A blockchain can use Merkle trees in several ways. First, the block header usually contains the Merkle root of all transactions. This makes the header, and in turn the Proof-of-Work, commit to all txs, which helps make the chain immutable. Second, the header can also directly commit to the UTXO set, simplifying the design of light clients (sadly, Bitcoin doesn't do this).

dafelst

6 hours ago

Doesn't bitcoin use merkle-trees internally to create its blockchain?

vlovich123

8 hours ago

Nice. Since I/O is typically asynchronous, any ideas on how an async storage backend could be integrated elegantly?

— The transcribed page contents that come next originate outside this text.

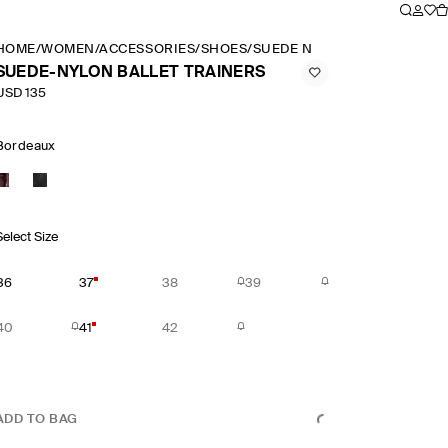
HOME
/
WOMEN
/
ACCESSORIES
/
SHOES
/
SUEDE NYLON BALLET TRAI
SUEDE-NYLON BALLET TRAINERS
USD 135
Bordeaux
Select Size
36
37
38
39
40
41
42
ADD TO BAG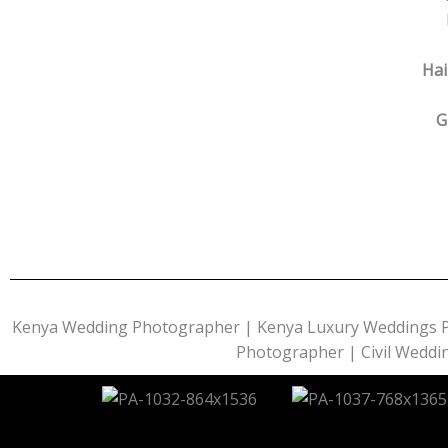
Hai
G
Kenya Wedding Photographer | Kenya Luxury Weddings 
Photographer | Civil Wedd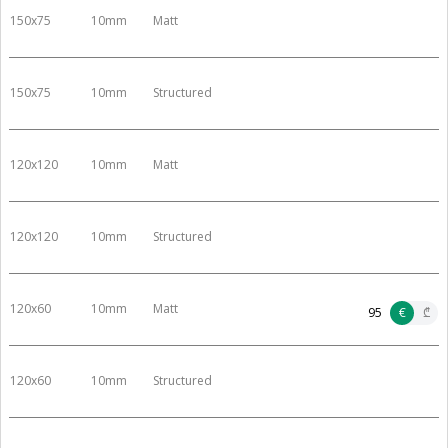
150x75
10mm
Matt
150x75
10mm
Structured
120x120
10mm
Matt
120x120
10mm
Structured
120x60
10mm
Matt
95
€
₾
120x60
10mm
Structured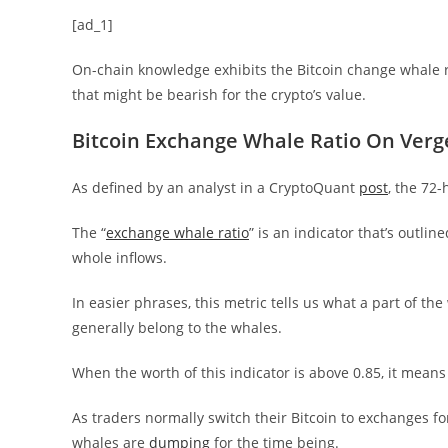
[ad_1]
On-chain knowledge exhibits the Bitcoin change whale ra
that might be bearish for the crypto’s value.
Bitcoin Exchange Whale Ratio On Verge
As defined by an analyst in a CryptoQuant
post
, the 72-
The “
exchange whale ratio
” is an indicator that’s outl
whole inflows.
In easier phrases, this metric tells us what a part of th
generally belong to the whales.
When the worth of this indicator is above 0.85, it mean
As traders normally switch their Bitcoin to exchanges fo
whales are
dumping
for the time being.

Also do you have any benchmarks in the repo that would stress the I/O layer for latency too?

bibiver

6 hours ago

open to integrate async storage backends. do you have one in mind? more benchmarks coming.

gritzko

7 hours ago

Is it a binary tree? SQL storage may be an overshoot. Using the RFC 7574 layout, plain files would do fine.

geopert

7 hours ago

nice crate thanks. I wasn't expecting sqlite to be faster than rocksdb, which is key-value. The way you store the leaves (level, index) should be super fast for a key-value store.

Retr0id

5 hours ago

This surprised me too. My guess is that while rocks is typically faster for write-heavy workloads, inserting into the merkle tree actually require a fair few reads as part of the process (but I haven't looked closely).

anonymousDan

9 hours ago

Is it concurrent or sequential?

wngr

6 hours ago

What does that mean in the context of a Merkle tree?!

bibiver

6 hours ago

by now sequential, but we are working on it. unsure though which concurrency model to choose tbh.

N_Lens

10 hours ago

Good show! Can imagine a lot of crypto usecases.